The second test concerns time. If you are an employee, you must work full–time for at least 39 weeks during the 12 months right after you move. If you are self–employed, you must work full time for at least 39 weeks during the first 12 months and for a total of at least 78 weeks during the first 24 months after you move. If you have not met the time test by the date your tax return is due, you may still deduct your moving expenses on your return as long as you expect to meet the time test. Then, if you do not meet the test, you must either:

  • Amend your tax return; or
  • Report the amount you deducted on the tax return as income on your next tax return if you had expected to meet the 39–week test, or on your tax return two years from when you took the deduction if you had expected to meet the 78–week test.
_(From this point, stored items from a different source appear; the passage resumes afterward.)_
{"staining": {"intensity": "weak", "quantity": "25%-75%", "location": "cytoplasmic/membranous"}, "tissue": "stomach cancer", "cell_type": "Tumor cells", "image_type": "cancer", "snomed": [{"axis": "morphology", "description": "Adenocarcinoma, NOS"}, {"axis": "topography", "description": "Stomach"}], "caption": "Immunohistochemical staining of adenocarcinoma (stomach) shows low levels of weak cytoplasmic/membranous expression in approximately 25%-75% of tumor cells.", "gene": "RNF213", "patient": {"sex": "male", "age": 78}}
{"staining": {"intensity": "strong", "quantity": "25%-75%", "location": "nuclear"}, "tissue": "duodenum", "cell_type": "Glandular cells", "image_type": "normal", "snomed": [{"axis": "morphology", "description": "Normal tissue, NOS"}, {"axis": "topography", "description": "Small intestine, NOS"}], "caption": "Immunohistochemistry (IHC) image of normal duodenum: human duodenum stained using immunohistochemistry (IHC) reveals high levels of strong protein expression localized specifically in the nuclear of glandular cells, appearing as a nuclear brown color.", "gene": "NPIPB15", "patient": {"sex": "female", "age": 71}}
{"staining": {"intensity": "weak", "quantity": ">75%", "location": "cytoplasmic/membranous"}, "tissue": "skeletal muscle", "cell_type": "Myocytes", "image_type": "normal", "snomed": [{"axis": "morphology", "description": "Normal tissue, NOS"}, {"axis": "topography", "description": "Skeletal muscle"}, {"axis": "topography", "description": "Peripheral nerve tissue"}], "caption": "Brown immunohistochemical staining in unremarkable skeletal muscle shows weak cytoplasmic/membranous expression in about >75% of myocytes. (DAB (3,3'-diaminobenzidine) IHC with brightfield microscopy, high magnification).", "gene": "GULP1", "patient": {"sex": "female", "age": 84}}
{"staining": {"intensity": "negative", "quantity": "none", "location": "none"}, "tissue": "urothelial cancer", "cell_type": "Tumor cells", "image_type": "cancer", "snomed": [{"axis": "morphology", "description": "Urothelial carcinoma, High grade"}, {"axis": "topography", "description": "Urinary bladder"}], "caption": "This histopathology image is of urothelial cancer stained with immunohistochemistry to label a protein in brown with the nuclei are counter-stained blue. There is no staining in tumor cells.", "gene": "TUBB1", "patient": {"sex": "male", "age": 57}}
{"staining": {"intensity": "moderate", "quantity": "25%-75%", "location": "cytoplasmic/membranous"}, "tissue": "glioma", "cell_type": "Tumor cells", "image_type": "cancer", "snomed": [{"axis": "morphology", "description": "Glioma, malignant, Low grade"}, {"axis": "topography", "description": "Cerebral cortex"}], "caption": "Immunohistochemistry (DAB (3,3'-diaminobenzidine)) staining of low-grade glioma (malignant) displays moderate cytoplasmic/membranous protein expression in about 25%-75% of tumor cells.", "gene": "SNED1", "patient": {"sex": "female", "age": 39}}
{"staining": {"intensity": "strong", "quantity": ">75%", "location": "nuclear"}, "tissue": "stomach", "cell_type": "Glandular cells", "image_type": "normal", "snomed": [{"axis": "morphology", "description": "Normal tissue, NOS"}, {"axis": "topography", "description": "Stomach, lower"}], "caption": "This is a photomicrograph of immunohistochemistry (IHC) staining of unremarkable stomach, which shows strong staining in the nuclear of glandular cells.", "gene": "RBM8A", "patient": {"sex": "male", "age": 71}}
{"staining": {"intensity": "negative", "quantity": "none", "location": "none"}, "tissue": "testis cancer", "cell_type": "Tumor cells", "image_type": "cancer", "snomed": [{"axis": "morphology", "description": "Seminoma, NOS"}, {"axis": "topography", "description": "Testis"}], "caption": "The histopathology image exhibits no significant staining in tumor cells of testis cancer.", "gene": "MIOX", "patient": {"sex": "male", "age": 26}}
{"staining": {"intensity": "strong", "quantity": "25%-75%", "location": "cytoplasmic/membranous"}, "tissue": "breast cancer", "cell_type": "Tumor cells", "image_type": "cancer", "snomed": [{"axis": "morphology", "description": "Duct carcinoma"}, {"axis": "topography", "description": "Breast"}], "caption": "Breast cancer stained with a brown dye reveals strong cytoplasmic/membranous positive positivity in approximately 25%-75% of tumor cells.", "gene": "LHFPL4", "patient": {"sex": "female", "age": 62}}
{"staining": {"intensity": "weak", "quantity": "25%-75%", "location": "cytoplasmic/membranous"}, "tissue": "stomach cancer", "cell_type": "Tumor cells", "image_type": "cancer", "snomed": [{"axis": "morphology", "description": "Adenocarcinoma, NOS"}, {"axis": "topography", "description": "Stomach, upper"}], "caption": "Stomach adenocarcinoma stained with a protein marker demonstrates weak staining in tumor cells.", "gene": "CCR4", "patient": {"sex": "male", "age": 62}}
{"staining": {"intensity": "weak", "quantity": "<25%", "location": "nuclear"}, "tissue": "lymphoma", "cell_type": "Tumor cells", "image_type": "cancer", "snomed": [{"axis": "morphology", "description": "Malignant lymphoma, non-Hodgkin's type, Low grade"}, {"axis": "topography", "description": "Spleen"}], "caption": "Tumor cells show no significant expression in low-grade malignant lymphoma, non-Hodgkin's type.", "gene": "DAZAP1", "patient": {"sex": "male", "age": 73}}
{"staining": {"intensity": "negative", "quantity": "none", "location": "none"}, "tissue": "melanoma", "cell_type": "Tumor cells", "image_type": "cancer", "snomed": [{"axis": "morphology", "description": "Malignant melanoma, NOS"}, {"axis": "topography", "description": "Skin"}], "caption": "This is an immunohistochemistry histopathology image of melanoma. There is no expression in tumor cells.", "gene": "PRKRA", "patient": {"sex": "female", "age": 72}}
If you are married and are filing a joint return, only one spouse must meet the time test. You cannot, however, add the weeks your spouse worked to those you worked to satisfy the test. In general, you do not have to meet the time test if:

  • You are in the armed forces on active duty and your move was due to a permanent change of station; or
  • Your job at the new location ends because of death, disability, a transfer for your employer's benefit, or a layoff other than for willful misconduct; or
  • You moved from outside of the United States to the United States because you retired, or you are the surviving spouse or dependent of a person who died while living and working outside the United States, and your move begins within 6 months of that person's death.

What Moving Expenses Are Tax Deductible?

If you meet the requirements, you can deduct the reasonable expenses of moving your household goods and personal effects to your new home (these moving expenses are tax deductible for federal income tax purposes according to the IRS). You can also deduct the expenses of traveling to your new home, including your lodging expenses. You cannot, however, deduct meals or any moving expenses that were reimbursed by your employer.

Moving expenses are figured on IRS Form 3903 and deducted as an adjustment to income on Form 1040. For more details, see IRS Publication 521: Moving Expenses (PDF 139kb).